Understanding why requires understanding what a p-value actually measures — and what it does not.
The definition
The p-value is the probability of obtaining data as extreme as or more extreme than what was observed, assuming the null hypothesis is true. It is written formally as:
p = P(data as extreme as observed | H₀ is true) What p-value IS: - Probability of the data, given no effect exists What p-value IS NOT: - Probability the null hypothesis is true - Probability the result is due to chance - Probability that your conclusion is correct - Measure of the effect's importance or size
Where the 0.05 threshold came from
Ronald Fisher, in his 1925 book Statistical Methods for Research Workers, suggested that a probability of 1 in 20 (0.05) was a "convenient" level for declaring an effect worthy of investigation. He explicitly intended it as a rough heuristic for individual experiments, not as a universal publication threshold.
The base rate problem
Suppose 10% of tested hypotheses are true (a reasonable estimate in early-stage research). A test with 80% power and α = 0.05:
| H₀ true (90 studies) | H₀ false (10 studies) | |
|---|---|---|
| Significant result (p < 0.05) | 4.5 false positives | 8 true positives |
| Non-significant result | 85.5 true negatives | 2 missed effects |
Among the 12.5significant results, 4.5 are false positives — a false discovery rate of 36%. If prior probability of a true effect is lower (5%), the false discovery rate rises above 50%.

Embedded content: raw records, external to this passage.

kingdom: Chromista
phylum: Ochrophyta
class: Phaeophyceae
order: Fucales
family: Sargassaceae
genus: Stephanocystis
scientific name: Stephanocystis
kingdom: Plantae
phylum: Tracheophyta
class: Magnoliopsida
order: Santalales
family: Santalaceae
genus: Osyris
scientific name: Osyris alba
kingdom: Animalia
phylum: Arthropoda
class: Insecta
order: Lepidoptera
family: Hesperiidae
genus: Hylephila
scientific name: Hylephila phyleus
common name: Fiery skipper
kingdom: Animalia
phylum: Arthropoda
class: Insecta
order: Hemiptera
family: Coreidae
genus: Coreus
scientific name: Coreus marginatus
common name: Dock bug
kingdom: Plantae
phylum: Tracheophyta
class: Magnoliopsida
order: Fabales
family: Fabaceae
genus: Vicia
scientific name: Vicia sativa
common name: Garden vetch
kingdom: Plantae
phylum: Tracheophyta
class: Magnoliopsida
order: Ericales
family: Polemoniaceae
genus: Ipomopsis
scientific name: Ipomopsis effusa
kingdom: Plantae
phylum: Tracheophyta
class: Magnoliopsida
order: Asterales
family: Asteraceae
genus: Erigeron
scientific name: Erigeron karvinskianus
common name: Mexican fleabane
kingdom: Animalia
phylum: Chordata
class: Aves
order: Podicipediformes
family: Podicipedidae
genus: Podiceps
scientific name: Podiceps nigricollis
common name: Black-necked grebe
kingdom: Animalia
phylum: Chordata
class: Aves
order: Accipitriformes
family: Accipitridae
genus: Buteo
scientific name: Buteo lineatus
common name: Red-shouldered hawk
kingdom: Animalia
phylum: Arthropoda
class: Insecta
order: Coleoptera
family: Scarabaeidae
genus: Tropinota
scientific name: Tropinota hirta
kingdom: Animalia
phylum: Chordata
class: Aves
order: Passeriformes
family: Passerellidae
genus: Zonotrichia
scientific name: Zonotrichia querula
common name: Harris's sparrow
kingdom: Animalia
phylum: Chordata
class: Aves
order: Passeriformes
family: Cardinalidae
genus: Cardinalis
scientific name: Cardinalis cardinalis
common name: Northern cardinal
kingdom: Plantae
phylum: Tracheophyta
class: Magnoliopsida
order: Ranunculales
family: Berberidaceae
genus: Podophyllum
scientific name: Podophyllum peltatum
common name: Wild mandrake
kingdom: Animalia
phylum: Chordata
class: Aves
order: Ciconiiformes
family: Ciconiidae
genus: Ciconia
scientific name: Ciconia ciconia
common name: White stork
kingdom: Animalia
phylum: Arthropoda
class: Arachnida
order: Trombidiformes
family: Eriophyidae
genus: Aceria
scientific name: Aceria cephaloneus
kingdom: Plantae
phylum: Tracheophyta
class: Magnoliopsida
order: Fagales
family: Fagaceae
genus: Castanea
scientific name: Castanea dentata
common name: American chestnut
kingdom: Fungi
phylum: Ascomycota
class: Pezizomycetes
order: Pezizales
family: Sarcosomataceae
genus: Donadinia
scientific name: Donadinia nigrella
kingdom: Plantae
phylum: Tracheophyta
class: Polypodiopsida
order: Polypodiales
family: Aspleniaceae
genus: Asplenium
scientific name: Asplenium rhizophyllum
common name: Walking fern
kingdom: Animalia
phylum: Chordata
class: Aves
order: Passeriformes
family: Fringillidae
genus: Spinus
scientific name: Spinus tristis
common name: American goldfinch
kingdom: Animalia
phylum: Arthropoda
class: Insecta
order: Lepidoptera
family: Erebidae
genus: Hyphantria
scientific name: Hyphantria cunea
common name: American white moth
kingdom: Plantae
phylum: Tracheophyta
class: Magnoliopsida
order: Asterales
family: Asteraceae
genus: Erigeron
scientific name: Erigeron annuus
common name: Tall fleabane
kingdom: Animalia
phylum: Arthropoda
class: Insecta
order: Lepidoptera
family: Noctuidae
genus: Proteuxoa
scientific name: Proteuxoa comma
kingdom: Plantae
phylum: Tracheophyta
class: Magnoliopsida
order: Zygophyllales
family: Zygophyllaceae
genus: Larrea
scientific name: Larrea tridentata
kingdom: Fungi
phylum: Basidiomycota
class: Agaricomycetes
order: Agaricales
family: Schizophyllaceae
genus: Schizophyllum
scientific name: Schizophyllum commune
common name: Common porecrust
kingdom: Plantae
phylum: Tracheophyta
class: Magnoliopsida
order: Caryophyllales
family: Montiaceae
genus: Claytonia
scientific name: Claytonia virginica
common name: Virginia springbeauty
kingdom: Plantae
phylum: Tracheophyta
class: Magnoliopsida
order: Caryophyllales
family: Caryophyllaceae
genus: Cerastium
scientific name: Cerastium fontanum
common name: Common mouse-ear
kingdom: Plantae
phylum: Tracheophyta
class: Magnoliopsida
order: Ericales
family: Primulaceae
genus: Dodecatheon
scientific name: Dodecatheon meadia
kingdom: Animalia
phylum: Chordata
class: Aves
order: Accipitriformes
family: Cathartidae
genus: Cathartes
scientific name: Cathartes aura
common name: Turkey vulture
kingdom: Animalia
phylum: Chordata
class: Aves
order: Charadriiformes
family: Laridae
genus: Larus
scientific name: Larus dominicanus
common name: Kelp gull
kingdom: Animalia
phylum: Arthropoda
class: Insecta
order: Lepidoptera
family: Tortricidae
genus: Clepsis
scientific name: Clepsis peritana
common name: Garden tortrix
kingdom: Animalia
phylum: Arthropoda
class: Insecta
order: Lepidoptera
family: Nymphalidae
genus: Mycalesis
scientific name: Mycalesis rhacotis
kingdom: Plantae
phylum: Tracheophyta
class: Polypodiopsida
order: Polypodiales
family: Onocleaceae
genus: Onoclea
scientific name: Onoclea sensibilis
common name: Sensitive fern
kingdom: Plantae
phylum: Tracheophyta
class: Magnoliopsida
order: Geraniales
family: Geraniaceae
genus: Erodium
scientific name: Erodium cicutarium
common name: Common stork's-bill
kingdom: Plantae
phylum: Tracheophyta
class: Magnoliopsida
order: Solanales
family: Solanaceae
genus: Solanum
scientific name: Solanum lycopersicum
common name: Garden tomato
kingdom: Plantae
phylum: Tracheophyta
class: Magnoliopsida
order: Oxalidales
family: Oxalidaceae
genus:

The multiple comparisons problem
If you run k independent tests at α = 0.05: P(at least one false positive) = 1 − (1 − 0.05)ᵏ k = 1: 5.0% false positive probability k = 10: 40.1% k = 20: 64.2% k = 50: 92.3% The Bonferroni correction: use α/k per test to maintain overall α. With k = 20 tests: significance threshold = 0.05/20 = 0.0025
What is changing
The American Statistical Association issued a formal statement in 2016 warning against relying on p-value thresholds for publication decisions. Major journals including Basic and Applied Social Psychology have banned p-values entirely. Many fields now require pre-registration of hypotheses, larger samples, effect size reporting (Cohen's d, η², r), and replication before publication.
The p-value is not useless — it is one valid signal among several. The crisis arose from treating it as the sole arbiter of truth. A p-value tells you the data is surprising under the null hypothesis. It does not tell you the effect is real, large, reproducible, or important.